§ PROBLEM DETAILS:
Rewrite the rows from the line containing "written like V 0.1" through the end of the rows, with "voltmeter" replaced by "multimeter" and everything else left unchanged.

========================================

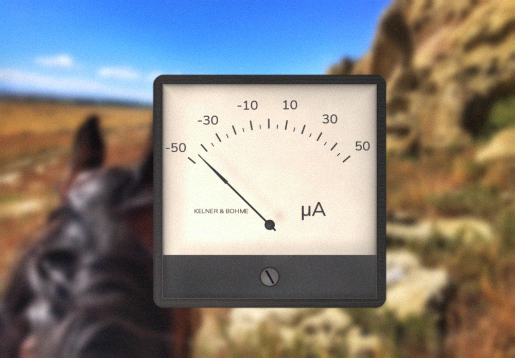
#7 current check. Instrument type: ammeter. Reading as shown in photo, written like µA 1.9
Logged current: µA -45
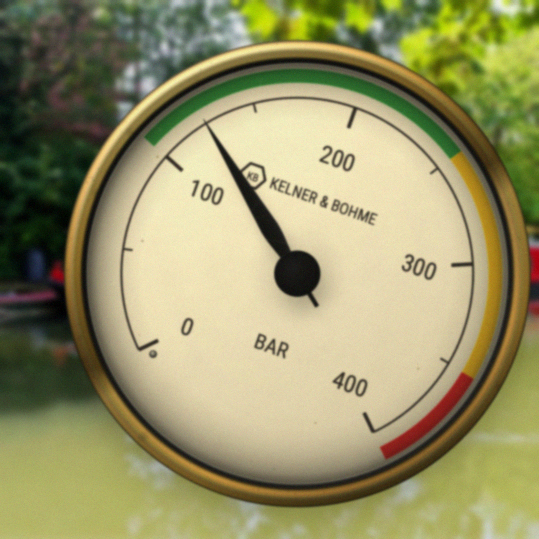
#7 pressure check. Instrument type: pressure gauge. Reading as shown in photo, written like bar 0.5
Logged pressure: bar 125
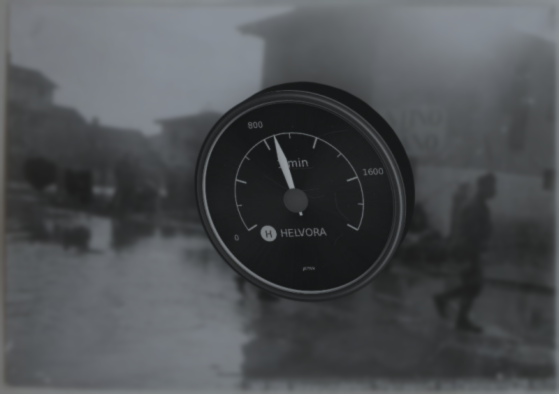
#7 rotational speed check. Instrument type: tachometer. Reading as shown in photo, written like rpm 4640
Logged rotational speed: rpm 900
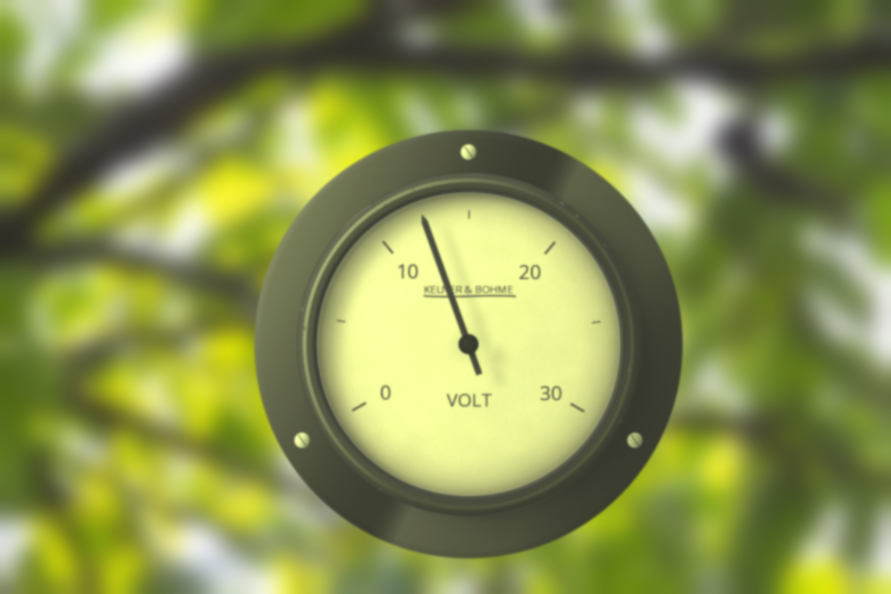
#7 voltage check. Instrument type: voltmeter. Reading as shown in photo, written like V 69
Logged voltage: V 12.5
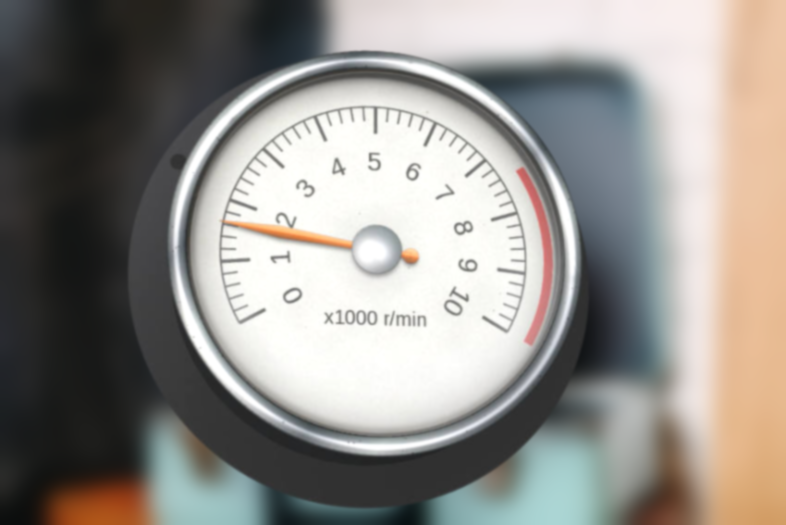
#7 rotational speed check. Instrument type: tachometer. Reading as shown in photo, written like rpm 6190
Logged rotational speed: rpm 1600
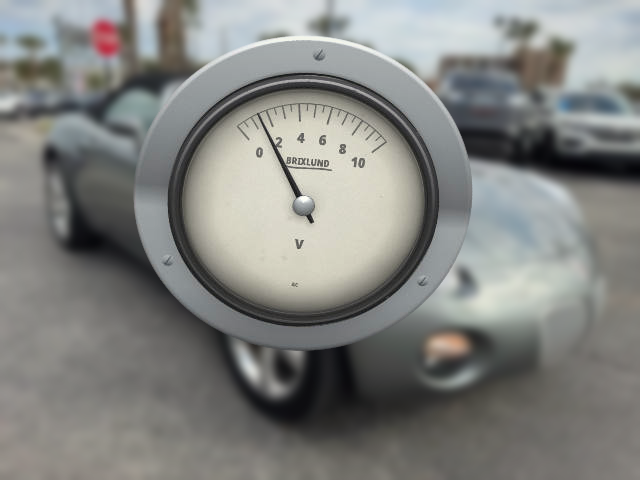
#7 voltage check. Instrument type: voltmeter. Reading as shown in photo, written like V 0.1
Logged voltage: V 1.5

========================================

§ THE ANSWER:
#7 voltage check. Instrument type: multimeter. Reading as shown in photo, written like V 0.1
Logged voltage: V 1.5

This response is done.